HC Deb 15 June 1922 vol 155 cc518-9
16. Colonel Sir A. HOLBROOK

asked the Home Secretary whether he has received a petition on behalf of certain directors and officials formerly interested in and employed by the two breweries in Maryport, near Carlisle, which were acquired by the Central Control (Liquor Traffic) Board in the year 1918; whether those directors and officials have been compelled to pay Income Tax upon the amounts awarded to them as compensation for the loss of their positions in those brewery companies; and whether he will recommend that some concession be made to them in relief of the hardship involved?

Mr.

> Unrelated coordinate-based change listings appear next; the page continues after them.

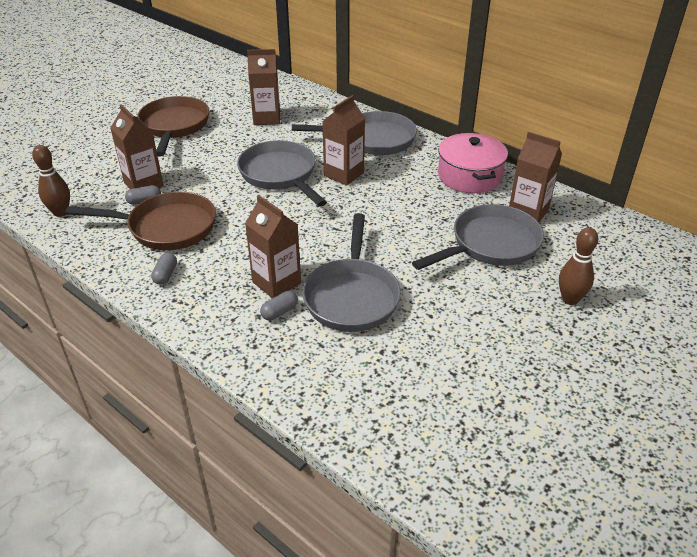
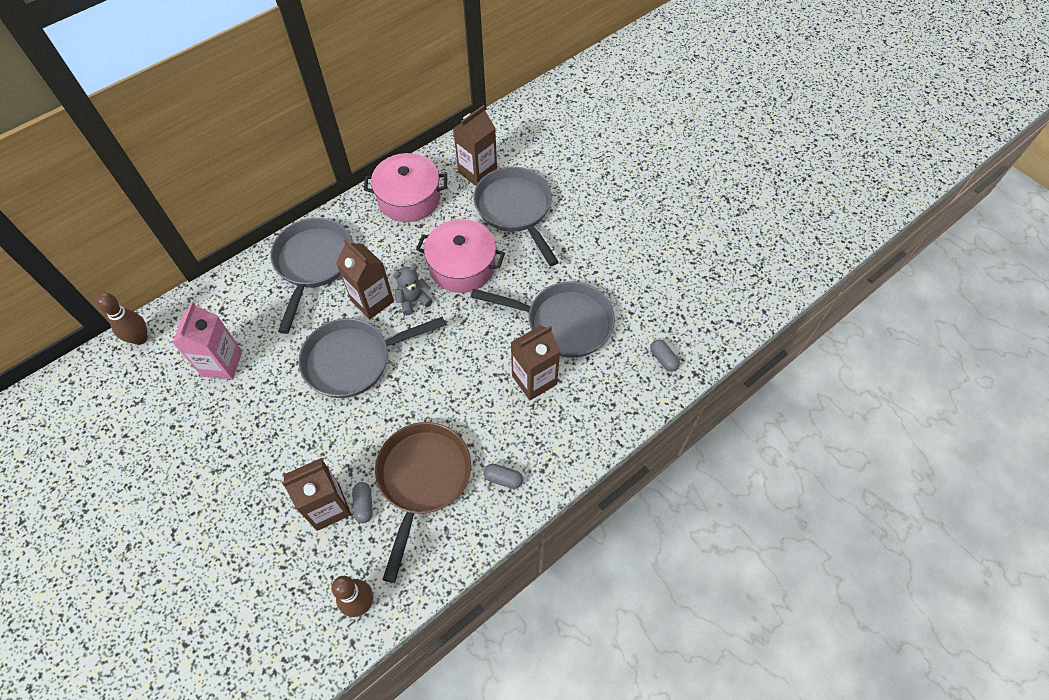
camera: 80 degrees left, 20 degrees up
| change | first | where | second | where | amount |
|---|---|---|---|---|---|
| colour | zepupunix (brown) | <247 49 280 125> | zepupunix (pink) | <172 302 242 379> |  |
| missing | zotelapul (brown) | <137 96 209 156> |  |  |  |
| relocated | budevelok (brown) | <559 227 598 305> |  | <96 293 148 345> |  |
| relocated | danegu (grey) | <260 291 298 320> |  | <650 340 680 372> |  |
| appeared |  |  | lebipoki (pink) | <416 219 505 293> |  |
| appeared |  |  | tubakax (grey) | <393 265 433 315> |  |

SHORTT

The answer to the first paragraph is in the affirmative, but the subject matter is not one in which I have any authority or right to intervene.

Mr. MILLS

Are not the Employment Exchanges open to these unemployed people?

17. Sir A. HOLBROOK

asked the Home Secretary, seeing that as the Licensing (Amendment) Act of 1920 provided that the State management of the liquor traffic in certain districts should continue until Parliament otherwise determined, if he will state when he will give the House of Commons the opportunity of expressing its determination as to the continuance or otherwise of the State management?

Mr. SHORTT

As the decision of Parliament embodied in the Act of 1921 is not yet a year old, I have no sufficient ground for asking the Leader of the House to find time for a further discussion of this question.